While it seems a bit perverse to suggest that any man get in the ring with a woman, any of these female rivals would hold her own against Trump if presented the opportunity. The perpetual verbal sparring that has already taken place between these combatants has generated enough hype already to make the Dalai Lama want to buy a ringside seat. While this fight would ultimately be the equivalent of a Pauly Shore movie – just downright sad and a little embarrassing – regardless of outcome, the world can’t help but pump the brakes when driving by the metaphorical car wreck. The victory still goes to Trump as he is currently riding the popularity hot streak, but this celebrity fight will undoubtedly receive its own chapter in pop culture history.

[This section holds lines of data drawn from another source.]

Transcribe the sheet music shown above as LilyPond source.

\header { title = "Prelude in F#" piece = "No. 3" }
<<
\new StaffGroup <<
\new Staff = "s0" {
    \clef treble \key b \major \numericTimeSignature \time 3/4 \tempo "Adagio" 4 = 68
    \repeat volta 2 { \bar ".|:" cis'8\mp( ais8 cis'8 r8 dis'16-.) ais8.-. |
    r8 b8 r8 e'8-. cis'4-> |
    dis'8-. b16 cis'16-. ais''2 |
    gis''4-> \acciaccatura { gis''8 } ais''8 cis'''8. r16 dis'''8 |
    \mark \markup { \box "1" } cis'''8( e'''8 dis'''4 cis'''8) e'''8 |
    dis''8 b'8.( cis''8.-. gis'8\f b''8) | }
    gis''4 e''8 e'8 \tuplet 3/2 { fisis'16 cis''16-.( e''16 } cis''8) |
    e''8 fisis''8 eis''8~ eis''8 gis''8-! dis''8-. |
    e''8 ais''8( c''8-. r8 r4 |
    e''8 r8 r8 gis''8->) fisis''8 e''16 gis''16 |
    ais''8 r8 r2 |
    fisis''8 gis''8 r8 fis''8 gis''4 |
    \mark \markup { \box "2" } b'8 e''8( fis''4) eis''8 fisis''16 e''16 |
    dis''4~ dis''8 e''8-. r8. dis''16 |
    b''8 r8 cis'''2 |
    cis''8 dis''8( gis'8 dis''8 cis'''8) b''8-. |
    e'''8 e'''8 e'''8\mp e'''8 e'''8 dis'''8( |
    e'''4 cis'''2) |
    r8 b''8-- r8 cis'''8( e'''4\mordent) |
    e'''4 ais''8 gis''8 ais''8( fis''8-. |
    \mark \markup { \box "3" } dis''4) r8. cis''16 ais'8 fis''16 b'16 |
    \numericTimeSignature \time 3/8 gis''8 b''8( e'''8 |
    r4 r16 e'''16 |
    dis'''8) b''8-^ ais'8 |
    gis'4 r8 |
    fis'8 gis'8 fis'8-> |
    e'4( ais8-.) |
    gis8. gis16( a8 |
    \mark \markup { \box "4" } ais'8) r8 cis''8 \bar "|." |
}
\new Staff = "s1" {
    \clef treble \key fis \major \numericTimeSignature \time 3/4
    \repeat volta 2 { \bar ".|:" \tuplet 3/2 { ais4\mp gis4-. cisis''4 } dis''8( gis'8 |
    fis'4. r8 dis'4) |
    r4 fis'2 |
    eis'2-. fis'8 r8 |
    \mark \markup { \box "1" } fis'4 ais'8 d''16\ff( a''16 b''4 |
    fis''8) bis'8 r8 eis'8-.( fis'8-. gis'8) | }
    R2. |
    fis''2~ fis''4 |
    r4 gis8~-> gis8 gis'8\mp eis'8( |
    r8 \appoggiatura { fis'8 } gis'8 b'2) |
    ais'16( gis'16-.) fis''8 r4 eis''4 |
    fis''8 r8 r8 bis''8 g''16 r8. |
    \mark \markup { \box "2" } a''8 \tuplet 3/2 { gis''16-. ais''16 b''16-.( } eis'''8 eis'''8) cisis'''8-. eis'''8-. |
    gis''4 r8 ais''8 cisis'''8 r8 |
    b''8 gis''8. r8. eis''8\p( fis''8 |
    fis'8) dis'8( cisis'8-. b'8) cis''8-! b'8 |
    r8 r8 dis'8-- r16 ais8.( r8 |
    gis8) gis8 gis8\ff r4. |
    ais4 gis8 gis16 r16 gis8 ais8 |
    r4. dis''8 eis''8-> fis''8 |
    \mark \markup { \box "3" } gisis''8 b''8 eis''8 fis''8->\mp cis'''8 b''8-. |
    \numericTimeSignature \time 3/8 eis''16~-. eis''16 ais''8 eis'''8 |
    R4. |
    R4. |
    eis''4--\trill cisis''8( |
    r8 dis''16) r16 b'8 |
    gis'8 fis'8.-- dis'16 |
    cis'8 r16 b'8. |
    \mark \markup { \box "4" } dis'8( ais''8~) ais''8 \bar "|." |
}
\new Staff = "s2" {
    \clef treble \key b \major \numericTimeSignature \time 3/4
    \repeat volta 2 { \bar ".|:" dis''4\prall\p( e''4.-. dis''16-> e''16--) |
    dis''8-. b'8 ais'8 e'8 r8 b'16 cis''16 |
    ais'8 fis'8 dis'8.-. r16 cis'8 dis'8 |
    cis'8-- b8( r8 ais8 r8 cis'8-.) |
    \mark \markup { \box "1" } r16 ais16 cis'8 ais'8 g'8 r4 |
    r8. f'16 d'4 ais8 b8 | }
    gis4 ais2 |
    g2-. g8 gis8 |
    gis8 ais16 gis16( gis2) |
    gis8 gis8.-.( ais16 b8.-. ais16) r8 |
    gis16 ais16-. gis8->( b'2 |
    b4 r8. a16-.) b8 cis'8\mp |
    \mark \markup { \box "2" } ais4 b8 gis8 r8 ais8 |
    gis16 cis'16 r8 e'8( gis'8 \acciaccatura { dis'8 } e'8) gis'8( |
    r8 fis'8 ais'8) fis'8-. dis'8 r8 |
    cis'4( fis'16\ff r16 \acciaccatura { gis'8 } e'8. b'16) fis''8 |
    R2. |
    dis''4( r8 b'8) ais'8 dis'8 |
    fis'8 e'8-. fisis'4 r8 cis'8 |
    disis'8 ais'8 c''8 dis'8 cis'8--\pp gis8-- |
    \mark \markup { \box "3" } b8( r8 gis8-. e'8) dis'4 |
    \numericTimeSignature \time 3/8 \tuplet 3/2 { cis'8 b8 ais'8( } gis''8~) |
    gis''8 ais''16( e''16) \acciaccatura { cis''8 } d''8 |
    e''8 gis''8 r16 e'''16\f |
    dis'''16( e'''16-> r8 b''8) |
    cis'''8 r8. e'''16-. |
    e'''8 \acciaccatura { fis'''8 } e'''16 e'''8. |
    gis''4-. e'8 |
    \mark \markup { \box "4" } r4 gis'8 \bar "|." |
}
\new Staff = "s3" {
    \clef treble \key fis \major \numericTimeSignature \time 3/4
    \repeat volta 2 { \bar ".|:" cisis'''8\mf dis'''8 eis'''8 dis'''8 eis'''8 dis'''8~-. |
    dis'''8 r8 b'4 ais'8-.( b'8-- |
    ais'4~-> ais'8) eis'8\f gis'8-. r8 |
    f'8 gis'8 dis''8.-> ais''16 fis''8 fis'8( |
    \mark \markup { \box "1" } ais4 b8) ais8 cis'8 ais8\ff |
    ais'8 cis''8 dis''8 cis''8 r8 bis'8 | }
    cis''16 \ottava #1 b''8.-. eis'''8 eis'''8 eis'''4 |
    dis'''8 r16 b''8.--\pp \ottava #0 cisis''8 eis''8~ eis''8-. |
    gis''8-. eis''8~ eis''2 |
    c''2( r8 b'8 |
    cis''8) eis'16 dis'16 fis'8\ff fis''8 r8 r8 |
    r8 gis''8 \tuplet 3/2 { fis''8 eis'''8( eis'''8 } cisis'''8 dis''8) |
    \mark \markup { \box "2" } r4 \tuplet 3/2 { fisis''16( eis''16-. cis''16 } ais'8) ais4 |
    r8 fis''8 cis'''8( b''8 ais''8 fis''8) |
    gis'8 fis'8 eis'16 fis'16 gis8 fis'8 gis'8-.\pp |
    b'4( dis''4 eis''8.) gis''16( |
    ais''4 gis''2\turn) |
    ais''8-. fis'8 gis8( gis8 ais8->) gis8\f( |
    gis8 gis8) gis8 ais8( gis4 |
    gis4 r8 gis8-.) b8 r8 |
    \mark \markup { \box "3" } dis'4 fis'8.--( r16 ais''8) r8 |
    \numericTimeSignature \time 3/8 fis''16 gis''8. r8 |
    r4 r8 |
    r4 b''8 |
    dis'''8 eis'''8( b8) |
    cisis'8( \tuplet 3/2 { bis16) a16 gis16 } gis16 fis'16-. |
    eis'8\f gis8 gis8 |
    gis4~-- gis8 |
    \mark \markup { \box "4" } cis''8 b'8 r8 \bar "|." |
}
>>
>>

1. Tom Brady vs. Roger Goodell
This one was bound to be at the top of the list given the incessant war of words through the media over the last year. Just to recap, Goodell claimed Brady “affected the integrity of the game” of football by supposedly deflating some footballs, which Brady vehemently denied. Goodell suspended Brady anyway without any hard evidence; Brady sued the NFL in federal court and unsurprisingly won. The NFL is now appealing the court’s ruling in a last ditch attempt to try to save face in front of both the owners and player’s association. Essentially, Brady feels Goodell is trying to tarnish his legacy; Goodell undoubtedly knows Brady demolished his credibility and authority. If there was ever a feud that needed to be settled in the ring this year, this is the one. However, it is not a question of if Tom Brady would beat Roger Goodell in a fight so much as how. In fact, this fight would be over so fast that it would be about as anti-climatic as Anchorman 2. Upon Brady’s entrance, Goodell would immediately be stunned by Brady’s aura long enough for one swift Ugg-booted kick from Brady to the face. And in his best Ivan Drago impersonation, Brady would deliver his “I cannot be defeated” speech standing over Goodell.